**Text shown**.

------------------------------

# Redirect SD channel to HD Channel



## jfischetti (Jan 3, 2000)

I just got an HD TiVo and am making myself crazy as i choose the SD version of a channel rather than the HD version.

It would be great if TiVo would add functionality to designate a "channel redirect" for certain SD channels if entered to go to the HD version.

i.e I select channel 04 (NBC) and the Tivo Recognizes that i have a remap on that channel and sends me to the HD version 704 (NBCDT)

I'll be able to condition myself, but I foresee myself walking into the room and see my kids and/or wife watching the SD version of a channel we receive in HD.


----------



## bkdtv (Jan 9, 2003)

Once of the nice things about TiVo is that you fully customize what channels you see in the guide, search results, etc.

You can do what I did, and remove the SD versions of all HD channels from Settings -> Channels -> Channels List. Channels you remove won't appear in the guide or search results, so you never have to worry about accidentally recording the wrong version of a program. Likewise, Suggestions and Wishlists will not record from channels you remove.










You can also mark your favorites. Once you do that, press ENT while in the guide to select your favorites lineup. I have 40-50 channels in my [favorites] guide, which makes it easy to see what's on channels without a lot of scrolling.

_Note: If you just got your TiVo, then it is still processing guide data in the background. It takes 2-3 days for the TiVo to process and index the initial guide data download, and changes you make to your Channel List during that time may not be reflected instantly in your guide. During this initial 2-3 day period, I've seen it take as much as 45-60 minutes for lineup changes to take effect in the guide. You may wish to wait a few days before making those changes to avoid the frustration this can cause._


----------

------------------------------

**Work request**. In the thread about redirecting SD channels to HD, how long does the reply say a new TiVo takes to process and index its first guide data download? The items below have nothing to do with the forum thread about redirecting SD channels to HD.

------------------------------

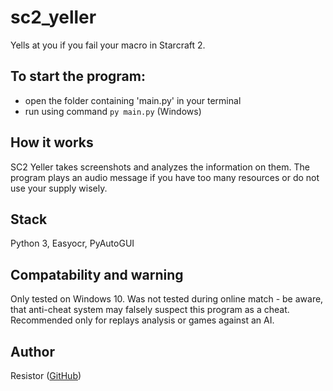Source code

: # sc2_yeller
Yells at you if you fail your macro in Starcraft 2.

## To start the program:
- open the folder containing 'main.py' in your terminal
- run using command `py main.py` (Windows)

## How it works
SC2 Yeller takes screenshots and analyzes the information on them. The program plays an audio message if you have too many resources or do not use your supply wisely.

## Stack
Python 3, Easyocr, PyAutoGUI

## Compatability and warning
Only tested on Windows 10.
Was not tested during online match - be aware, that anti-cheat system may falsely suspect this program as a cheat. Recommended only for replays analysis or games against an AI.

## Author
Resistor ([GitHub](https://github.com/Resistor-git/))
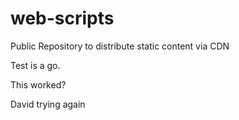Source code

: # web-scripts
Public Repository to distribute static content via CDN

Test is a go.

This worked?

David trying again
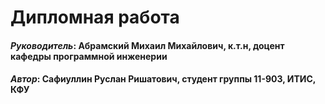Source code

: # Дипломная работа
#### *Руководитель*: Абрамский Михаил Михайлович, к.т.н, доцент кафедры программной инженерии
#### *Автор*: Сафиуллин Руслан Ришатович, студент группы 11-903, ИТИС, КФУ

------------------------------

**Solved exercise**. It takes 2-3 days.